0) First of all you probably want to assume that the base field is algebraically closed: if the base field is $\mathbb R$ and $n=2$ the image of $\phi_2$ is not even algebraic! So let us suppose that $k=\bar k$.

1) $\textbf n=2k$ even
It is clear that the image of $\phi_n$ is the curve $A_n\subset \mathbb A^2$ with equation $y=x^k$, obviously isomorphic to $\mathbb A^1$, since it is the graph of $\mathbb A^1 \to \mathbb A^1: z\mapsto z^k $.
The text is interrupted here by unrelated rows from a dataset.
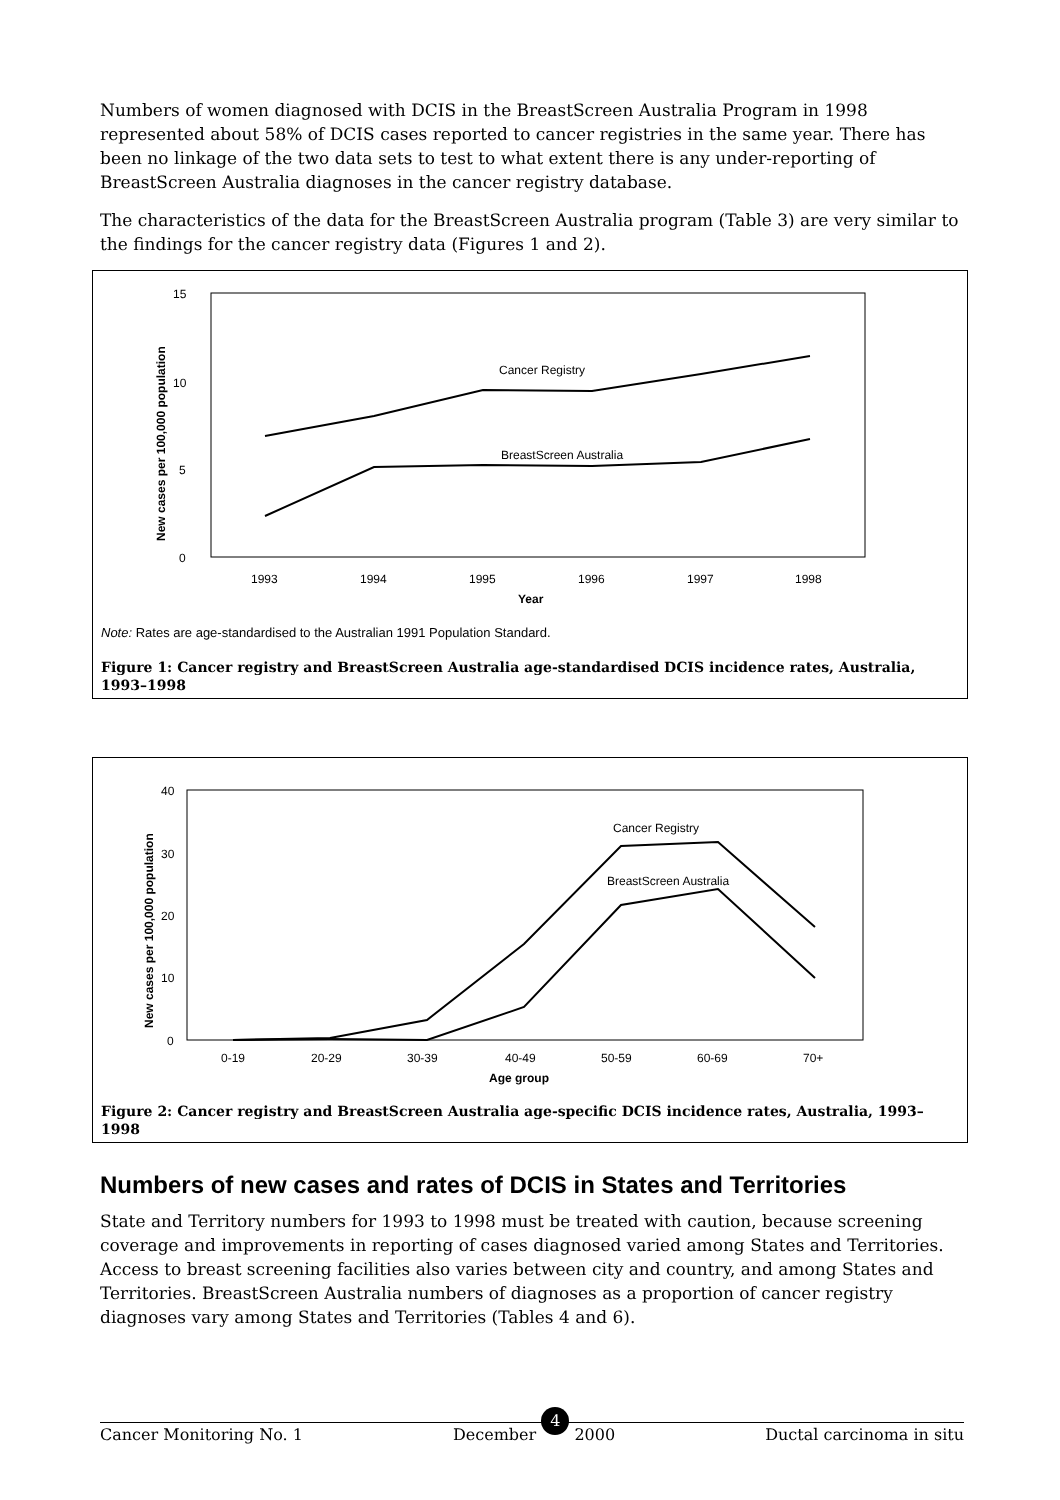Numbers of women diagnosed with DCIS in the BreastScreen Australia Program in 1998 represented about 58% of DCIS cases reported to cancer registries in the same year. There has been no linkage of the two data sets to test to what extent there is any under-reporting of BreastScreen Australia diagnoses in the cancer registry database.
The characteristics of the data for the BreastScreen Australia program (Table 3) are very similar to the findings for the cancer registry data (Figures 1 and 2).
15
10
5
0
New cases per 100,000 population
1993
1994
1995
1996
1997
1998
Year
Cancer Registry
BreastScreen Australia
Note: Rates are age-standardised to the Australian 1991 Population Standard.
Figure 1: Cancer registry and BreastScreen Australia age-standardised DCIS incidence rates, Australia, 1993–1998
40
30
20
10
0
New cases per 100,000 population
0-19
20-29
30-39
40-49
50-59
60-69
70+
Age group
Cancer Registry
BreastScreen Australia
Figure 2: Cancer registry and BreastScreen Australia age-specific DCIS incidence rates, Australia, 1993–1998
Numbers of new cases and rates of DCIS in States and Territories
State and Territory numbers for 1993 to 1998 must be treated with caution, because screening coverage and improvements in reporting of cases diagnosed varied among States and Territories. Access to breast screening facilities also varies between city and country, and among States and Territories. BreastScreen Australia numbers of diagnoses as a proportion of cancer registry diagnoses vary among States and Territories (Tables 4 and 6).
Cancer Monitoring No. 1 December 4 2000 Ductal carcinoma in situ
That the map is $2:1$ away from zero is also easy: given a point $(x,x^k)\in A_n$ choose a square root $\xi\in k$ of $x$ and check that the preimage of your point is the set $\{\xi, -\xi\}$ .

2) $\textbf n=2k+1$ odd
The morphism $\phi_n$ is a bijection onto the curve with equation $y^2=x^n$.
The inverse bijection restricts to an isomorphism $\psi_n: C\setminus \{(0,0)\}\to \mathbb A^1\setminus \{0\}:(x,y)\mapsto \frac {y}{x^k}$, which proves that $\phi_n$ is a birational morphism.
However, not only can $\psi_n$ not be regularly extended to the whole of $C_n$, but $C_n$ is not isomorphic to $\mathbb A^1$ under any isomorphism at all because $C_n$ is singular (with $(0,0)$ as a singularity), while $\mathbb A^1$ is regular.